◆ AVAILABLE RECORDS:
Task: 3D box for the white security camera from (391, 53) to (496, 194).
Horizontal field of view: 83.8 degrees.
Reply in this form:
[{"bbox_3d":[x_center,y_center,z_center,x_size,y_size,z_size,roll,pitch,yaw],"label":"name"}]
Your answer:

--

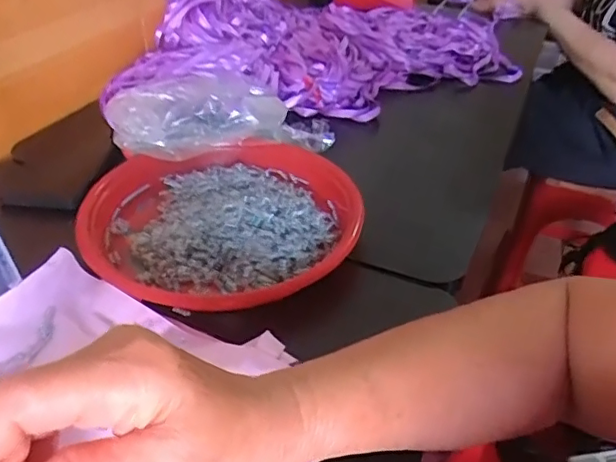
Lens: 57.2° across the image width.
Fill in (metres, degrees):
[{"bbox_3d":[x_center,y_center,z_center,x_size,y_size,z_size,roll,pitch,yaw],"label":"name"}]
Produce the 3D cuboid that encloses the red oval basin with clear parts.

◆ WHAT TO PRODUCE: Looking at the data above, write out exactly the lines that start at the one containing "Lens: 57.2° across the image width." and end at the one containing "Produce the 3D"; include both and nothing beyond.

◆ SOLUTION:
Lens: 57.2° across the image width.
Fill in (metres, degrees):
[{"bbox_3d":[x_center,y_center,z_center,x_size,y_size,z_size,roll,pitch,yaw],"label":"name"}]
Produce the 3D cuboid that encloses the red oval basin with clear parts.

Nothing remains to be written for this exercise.